时黎站在老旧的绿皮铁门前,抬手缓缓转动着钥匙。
她已经许久没有回过家了。
打开门,时父和时母正挤在狭小的桌子边吃饭。
他们听见响动,回头看见时黎皆是一愣。
时母率先回神,忙起身来拉时黎:“小黎回来了,这肩上都是雪,赶紧抖抖来吃饭!”
时黎刚脱下大衣,就被时母拉到桌边坐下。
她拘谨抬头,看向对面脸色阴沉的时父:“爸……”
“谁是你爸?!”才开口,就被时父厉声打断。
他皱纹横生的脸上满是怒意,将手里的碗筷一摔:“当初你非要跟着裴家那小子去玩冰滑的时候,你就没有父亲了!”
时母也是哀叹连连:“老时,你少说两句……”
劈头盖脸一顿骂,让时黎连头都抬不起来。
从她决定走上冰滑这条路开始,就从没得到过父母的理解。
无论走到哪里,时黎面对的都是不被认可。
倏地,鼻腔涌上温热。
时黎下意识抬手,指尖一片鲜红。
时母惊呼声随之响起:“小黎,你怎么流鼻血了?快把头昂起来!”
时黎瞳孔一紧,这不过是白血病众多并发症中的一项。
她慌忙起身:“我……我没事,先回房去了。
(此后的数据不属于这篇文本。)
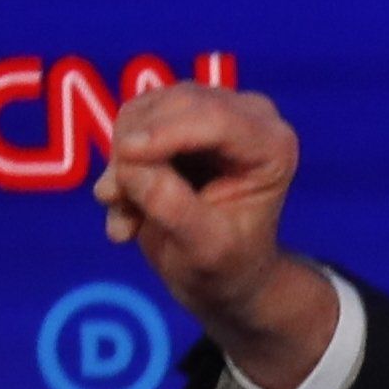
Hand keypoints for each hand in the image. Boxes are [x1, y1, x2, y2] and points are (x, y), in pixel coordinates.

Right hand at [91, 81, 336, 388]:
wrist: (230, 282)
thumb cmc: (229, 271)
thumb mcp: (203, 249)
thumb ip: (170, 204)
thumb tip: (133, 167)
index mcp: (271, 143)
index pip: (208, 116)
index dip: (159, 136)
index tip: (123, 164)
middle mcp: (247, 118)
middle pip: (165, 106)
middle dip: (134, 154)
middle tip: (119, 202)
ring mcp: (210, 115)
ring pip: (137, 112)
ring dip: (120, 165)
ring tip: (126, 216)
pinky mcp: (176, 121)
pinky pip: (125, 127)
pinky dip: (117, 169)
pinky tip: (125, 214)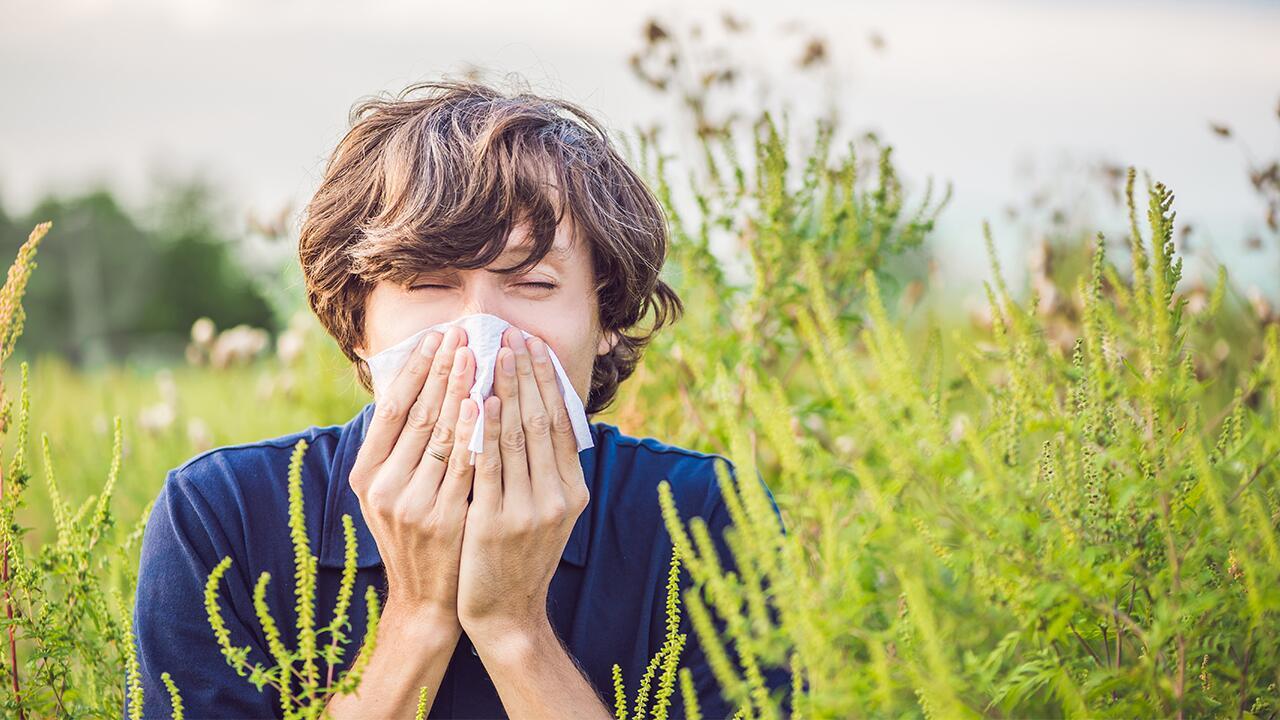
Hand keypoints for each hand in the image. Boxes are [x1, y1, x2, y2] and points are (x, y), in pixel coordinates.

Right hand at [348, 325, 477, 629]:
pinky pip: (464, 465)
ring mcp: (412, 503)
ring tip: (479, 354)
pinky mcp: (443, 518)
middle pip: (418, 414)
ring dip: (461, 390)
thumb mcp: (392, 492)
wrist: (427, 600)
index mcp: (366, 475)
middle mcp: (383, 487)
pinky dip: (476, 432)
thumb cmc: (415, 535)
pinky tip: (487, 403)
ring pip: (442, 434)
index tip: (437, 336)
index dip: (416, 369)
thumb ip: (399, 447)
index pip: (392, 408)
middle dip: (442, 370)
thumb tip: (414, 385)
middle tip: (463, 333)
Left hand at [456, 327, 589, 642]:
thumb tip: (541, 415)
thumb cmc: (518, 556)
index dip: (548, 381)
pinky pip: (489, 465)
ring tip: (494, 353)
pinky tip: (479, 400)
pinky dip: (486, 429)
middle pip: (542, 421)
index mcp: (572, 490)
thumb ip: (546, 469)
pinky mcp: (495, 522)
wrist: (505, 613)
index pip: (561, 422)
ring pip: (517, 436)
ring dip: (505, 389)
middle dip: (526, 373)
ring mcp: (528, 510)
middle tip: (513, 335)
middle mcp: (557, 497)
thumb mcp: (546, 512)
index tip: (534, 346)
”
留下这句话,时黎脚步跌乱地回了房间。
房间内。
时黎躺在床上蜷缩在一团,身上的痛越来越猛烈。
她知道父母是为她好,但自己不会放弃。
在冰场上恣意妄为的时刻,让时黎感受到了自由,连带着眼前的视线都变得开阔。
而一次次的摔倒与磨炼,都叫她愈发确定自己对冰滑的热爱。
这份坚持不仅是为了裴倏川,更是为自己。
一夜未眠。
翌日,训练馆。
时黎照常归队,一进场就看见了裴倏川和沈冰。
沈冰似有所感的看过来:“师姐,你昨天没有烫伤吧?”
时黎不动神色地抽回手,转眸看向裴倏川:“教练在哪里?”
沈冰被忽视,气氛不由得有些尴尬。
裴倏川剑眉拧起:“时黎,你又在闹什么?”
闻声,时黎不由得在心底苦笑。
在裴倏川的眼中,自己做什么都是在胡闹。
她抑住心底涩痛,直直看去:“我最近状态不好,不想拖累你。”
“我会和教练申请更换搭档,世界赛我们各自努力。”
她字字坚定,空气一瞬凝滞。
时黎默默攥紧手,等待着他的回应。
片刻,只听裴倏川冷沉出声:“时若,你现在是要跟我撇清关系?”
“没有我,世界赛的初选你都进不了。”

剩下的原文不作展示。